Regina tak sanggup menjawab. Ia hanya menggeleng.
“Sayang, minum dulu.” Nyonya Aurel datang menyerahkan sebotol air mineral kepada Regina.
Dengan tangan gemetar, Regina menerima dan meminum air itu.
“Sudah? Mau muntah lagi?” Tanya sang ibu penuh perhatian.
Kepala Regina menggeleng. Ia kemudian hendak bangkit dari berjongkoknya. Namun, belum sempurna berdiri, tubuh wanita itu limbung, menimpa sang ibu.
“Putri, kamu kenapa?”
“Regina?” Teriak nyonya Aurel.
Pak Regan dan pak Antony pun mendekat.
“Ada apa?” Ucap kedua pria dewasa itu bersamaan.

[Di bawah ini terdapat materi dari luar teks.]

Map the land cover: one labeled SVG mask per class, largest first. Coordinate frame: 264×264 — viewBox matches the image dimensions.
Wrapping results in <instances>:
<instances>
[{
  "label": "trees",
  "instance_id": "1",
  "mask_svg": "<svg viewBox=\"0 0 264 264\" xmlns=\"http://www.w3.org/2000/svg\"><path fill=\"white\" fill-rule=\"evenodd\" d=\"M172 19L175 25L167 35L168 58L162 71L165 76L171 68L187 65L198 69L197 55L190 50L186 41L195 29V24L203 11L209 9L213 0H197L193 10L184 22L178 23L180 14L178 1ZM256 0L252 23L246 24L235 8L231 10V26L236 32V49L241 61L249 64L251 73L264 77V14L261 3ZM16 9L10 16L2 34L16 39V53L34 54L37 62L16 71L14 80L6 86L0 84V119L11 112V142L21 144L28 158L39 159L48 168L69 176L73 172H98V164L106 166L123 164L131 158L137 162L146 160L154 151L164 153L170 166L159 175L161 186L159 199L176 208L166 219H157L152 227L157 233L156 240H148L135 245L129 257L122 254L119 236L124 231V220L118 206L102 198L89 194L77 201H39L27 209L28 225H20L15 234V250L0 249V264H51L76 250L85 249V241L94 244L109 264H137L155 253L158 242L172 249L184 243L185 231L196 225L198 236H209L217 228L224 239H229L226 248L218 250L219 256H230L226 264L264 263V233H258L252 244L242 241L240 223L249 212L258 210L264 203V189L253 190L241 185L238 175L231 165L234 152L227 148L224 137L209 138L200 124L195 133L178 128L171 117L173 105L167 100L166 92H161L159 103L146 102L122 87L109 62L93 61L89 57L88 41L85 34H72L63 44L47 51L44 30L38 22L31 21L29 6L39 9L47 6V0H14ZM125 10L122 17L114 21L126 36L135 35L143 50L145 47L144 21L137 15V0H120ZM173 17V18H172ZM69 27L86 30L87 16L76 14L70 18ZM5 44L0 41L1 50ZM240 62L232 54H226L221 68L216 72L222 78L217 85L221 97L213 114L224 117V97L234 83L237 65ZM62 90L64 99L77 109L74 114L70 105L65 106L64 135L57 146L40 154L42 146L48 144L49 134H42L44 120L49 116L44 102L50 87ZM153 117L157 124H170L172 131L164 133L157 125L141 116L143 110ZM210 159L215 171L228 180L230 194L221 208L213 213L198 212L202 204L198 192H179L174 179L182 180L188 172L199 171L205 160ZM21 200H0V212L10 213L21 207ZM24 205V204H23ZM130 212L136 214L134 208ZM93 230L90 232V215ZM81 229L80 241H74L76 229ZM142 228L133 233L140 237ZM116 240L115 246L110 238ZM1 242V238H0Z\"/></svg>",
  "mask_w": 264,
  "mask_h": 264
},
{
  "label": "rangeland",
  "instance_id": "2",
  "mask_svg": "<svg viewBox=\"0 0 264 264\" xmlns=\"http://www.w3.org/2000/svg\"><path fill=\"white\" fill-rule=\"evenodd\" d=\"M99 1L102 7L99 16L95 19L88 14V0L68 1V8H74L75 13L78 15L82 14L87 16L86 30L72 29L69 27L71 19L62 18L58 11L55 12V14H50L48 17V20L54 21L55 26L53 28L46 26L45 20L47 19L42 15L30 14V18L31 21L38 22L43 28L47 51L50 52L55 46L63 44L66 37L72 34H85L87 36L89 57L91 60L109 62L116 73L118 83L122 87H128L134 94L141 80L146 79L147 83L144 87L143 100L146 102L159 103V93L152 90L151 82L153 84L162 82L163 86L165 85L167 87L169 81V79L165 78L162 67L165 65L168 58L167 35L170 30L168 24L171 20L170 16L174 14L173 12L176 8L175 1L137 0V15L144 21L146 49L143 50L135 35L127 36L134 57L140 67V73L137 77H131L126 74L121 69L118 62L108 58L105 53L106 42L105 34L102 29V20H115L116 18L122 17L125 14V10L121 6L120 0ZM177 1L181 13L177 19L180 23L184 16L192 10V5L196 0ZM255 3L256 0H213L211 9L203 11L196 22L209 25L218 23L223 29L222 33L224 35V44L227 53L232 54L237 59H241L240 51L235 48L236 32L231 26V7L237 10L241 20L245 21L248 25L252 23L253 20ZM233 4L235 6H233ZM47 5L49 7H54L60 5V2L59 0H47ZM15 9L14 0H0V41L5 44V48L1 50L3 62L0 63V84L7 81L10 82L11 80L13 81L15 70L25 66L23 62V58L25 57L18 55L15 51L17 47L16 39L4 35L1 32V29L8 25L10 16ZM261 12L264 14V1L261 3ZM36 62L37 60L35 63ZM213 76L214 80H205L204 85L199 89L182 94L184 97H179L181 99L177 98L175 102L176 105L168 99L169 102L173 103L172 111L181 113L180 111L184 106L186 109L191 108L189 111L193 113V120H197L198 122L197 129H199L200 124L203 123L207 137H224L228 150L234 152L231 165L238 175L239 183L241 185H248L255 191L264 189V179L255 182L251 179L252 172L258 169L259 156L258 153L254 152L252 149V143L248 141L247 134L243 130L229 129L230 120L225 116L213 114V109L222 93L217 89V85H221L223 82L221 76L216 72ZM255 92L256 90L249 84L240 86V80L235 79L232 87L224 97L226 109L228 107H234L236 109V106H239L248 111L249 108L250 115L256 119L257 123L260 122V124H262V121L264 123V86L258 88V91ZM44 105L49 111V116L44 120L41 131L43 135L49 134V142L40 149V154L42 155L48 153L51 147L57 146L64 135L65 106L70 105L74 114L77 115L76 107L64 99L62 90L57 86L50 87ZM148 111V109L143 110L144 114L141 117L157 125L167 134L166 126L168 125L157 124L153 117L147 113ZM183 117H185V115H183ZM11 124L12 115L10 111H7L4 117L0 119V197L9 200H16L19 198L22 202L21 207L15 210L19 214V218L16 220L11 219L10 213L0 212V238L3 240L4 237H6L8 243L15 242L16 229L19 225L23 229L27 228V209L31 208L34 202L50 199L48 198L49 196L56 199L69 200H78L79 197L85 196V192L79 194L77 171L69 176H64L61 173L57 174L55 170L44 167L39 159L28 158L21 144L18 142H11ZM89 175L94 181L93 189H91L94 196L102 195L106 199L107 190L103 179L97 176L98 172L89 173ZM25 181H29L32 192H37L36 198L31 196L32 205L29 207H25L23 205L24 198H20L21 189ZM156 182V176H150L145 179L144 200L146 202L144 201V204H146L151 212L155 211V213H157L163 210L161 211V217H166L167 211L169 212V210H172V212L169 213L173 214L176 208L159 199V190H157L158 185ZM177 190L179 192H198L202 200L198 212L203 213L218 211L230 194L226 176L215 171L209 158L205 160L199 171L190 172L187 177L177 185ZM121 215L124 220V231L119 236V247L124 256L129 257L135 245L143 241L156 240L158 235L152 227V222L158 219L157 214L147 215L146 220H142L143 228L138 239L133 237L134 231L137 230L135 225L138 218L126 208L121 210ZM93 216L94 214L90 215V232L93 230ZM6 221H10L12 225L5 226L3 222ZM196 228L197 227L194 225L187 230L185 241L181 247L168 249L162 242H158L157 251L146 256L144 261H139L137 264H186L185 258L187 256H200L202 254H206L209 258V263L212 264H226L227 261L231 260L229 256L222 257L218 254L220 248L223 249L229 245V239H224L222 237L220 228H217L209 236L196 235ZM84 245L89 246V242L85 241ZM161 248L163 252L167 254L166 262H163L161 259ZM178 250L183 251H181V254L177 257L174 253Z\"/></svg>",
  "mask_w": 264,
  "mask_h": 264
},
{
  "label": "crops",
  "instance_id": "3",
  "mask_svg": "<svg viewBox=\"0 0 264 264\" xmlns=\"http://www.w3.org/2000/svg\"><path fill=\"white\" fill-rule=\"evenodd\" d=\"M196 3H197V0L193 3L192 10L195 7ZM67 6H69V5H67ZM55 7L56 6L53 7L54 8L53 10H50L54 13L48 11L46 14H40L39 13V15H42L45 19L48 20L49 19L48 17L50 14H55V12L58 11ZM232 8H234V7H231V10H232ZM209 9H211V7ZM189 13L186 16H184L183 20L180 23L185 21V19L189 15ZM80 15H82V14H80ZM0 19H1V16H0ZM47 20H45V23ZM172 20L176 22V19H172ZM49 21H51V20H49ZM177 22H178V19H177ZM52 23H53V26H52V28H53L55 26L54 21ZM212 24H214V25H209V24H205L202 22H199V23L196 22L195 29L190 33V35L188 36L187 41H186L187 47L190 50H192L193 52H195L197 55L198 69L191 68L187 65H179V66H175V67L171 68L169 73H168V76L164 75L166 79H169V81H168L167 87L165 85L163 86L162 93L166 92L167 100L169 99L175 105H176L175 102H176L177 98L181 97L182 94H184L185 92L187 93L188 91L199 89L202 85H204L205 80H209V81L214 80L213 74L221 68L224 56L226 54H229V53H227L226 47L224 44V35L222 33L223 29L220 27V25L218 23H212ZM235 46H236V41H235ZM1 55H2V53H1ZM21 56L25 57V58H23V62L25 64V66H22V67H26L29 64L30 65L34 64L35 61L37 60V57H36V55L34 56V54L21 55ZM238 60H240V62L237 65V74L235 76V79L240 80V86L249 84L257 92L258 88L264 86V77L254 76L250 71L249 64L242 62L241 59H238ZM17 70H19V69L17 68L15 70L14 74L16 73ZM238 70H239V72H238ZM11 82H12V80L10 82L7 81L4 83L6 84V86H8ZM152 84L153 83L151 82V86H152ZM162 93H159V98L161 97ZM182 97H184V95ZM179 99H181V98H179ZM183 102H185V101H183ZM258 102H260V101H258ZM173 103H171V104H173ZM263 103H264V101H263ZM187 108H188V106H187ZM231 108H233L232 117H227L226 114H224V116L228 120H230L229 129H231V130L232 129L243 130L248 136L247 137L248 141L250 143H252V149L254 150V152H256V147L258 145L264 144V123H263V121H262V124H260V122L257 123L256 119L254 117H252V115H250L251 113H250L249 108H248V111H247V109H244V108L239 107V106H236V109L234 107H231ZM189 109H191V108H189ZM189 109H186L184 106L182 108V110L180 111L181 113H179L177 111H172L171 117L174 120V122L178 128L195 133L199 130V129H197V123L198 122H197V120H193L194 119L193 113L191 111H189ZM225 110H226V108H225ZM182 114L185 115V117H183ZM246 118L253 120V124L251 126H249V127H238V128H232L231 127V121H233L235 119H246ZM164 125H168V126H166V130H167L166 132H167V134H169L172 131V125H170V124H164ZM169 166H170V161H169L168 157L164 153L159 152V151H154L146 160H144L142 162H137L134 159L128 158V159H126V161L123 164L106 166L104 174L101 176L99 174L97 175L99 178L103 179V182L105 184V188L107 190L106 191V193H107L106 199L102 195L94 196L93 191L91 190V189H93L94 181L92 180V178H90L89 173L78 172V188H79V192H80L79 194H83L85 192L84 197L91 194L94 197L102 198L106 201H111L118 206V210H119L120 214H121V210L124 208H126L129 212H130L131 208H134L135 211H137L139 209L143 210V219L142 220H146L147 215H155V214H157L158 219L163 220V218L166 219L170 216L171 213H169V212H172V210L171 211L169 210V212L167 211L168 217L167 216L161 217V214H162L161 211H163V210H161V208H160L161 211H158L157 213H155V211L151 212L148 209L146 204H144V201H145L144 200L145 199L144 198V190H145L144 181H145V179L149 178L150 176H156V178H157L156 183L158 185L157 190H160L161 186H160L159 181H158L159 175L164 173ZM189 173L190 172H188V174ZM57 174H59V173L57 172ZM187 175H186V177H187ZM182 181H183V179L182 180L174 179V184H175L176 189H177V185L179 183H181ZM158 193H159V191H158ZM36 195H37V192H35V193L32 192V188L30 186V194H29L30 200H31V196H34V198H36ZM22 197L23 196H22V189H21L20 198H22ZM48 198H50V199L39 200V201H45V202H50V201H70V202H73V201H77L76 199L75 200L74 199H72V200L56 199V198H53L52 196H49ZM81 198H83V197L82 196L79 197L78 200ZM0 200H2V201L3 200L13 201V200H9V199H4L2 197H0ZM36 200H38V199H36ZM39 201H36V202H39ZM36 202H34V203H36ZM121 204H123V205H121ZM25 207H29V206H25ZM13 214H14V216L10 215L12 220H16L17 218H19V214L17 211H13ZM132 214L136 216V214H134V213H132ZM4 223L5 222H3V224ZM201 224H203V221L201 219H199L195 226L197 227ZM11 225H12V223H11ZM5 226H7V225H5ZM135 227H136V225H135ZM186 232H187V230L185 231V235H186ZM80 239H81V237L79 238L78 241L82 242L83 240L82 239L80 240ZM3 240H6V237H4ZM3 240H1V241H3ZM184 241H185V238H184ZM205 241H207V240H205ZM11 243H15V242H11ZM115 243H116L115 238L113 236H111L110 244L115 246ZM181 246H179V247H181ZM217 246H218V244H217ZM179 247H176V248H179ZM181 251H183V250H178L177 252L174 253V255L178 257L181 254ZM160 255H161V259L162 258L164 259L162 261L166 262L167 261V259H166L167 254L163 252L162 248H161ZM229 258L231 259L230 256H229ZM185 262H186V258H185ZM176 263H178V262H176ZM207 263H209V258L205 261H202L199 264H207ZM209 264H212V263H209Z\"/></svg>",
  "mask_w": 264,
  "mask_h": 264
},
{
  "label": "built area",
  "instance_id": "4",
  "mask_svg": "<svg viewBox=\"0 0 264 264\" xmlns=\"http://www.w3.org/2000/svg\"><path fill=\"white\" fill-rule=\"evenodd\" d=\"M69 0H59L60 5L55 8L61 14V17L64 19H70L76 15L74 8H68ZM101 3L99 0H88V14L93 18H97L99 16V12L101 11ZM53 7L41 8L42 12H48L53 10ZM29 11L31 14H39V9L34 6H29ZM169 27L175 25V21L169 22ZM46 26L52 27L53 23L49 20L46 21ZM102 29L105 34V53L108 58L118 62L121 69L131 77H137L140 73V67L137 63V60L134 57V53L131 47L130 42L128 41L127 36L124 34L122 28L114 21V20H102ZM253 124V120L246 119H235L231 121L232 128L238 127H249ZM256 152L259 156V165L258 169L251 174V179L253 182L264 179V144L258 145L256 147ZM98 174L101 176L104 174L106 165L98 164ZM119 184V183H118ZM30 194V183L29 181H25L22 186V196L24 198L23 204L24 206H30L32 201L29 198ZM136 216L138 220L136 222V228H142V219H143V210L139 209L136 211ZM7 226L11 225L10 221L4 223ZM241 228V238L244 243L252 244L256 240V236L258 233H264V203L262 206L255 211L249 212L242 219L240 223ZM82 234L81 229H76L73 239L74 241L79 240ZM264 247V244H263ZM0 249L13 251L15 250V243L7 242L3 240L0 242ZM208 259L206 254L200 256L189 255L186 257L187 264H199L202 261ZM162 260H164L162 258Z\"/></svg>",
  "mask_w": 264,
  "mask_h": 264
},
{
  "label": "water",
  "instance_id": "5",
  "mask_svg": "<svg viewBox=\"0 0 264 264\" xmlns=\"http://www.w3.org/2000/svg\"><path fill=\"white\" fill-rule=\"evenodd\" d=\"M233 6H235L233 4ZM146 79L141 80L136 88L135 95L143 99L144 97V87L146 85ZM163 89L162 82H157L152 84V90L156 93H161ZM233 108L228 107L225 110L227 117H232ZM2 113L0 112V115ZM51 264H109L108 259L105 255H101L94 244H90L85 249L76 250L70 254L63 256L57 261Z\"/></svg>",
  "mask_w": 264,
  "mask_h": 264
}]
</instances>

“Astaga. Putri.” Pak Regan meraih tubuh sang putri. Kemudian menggendongnya.
“Pak, bawa barang kami ke dalam.” Pak Antony memberi perintah kepada sopir yang mengantar mereka tadi.
Ia juga ikut membawa barang yang lain. Menyusul masuk ke dalam villa.
“Yah, putri kenapa?” Nyonya Karin sangat khawatir melihat keadaan sang putri.
“Ayah juga tidak tau, Bu.”
“Bawa ke kamar, Gan.” Nyonya Aurel membukakan pintu salah satu kamar. Pak Regan pun membawa Regina kesana.
“Pa, minta menjaga memanggil dokter.”
“Iya, ma.” Pak Antony kembali ke luar villa, mencari penjaga villa, untuk memanggil dokter.
“Au, Putri kenapa?” Suara nyonya Karin terdengar berat. Ini untuk pertama kalinya Regina pingsan.
“Mungkin dia kelelahan, Kar. Kamu jangan khawatir.” Nyonya Aurel mengusap bahu sang sahabat yang tengah duduk di pinggir tempat tidur, dan sedang menggenggam tangan sang putri.
“Aku takut, Au. Putri belum pernah pingsan selama ini.”
“Tenanglah, Bu. Semoga putrimu baik-baik saja.” Pak Regan ikut bersuara, mencoba menenangkan sang istri. Meski dirinya juga khawatir dengan sang putri.
.
.
.
Bersambung.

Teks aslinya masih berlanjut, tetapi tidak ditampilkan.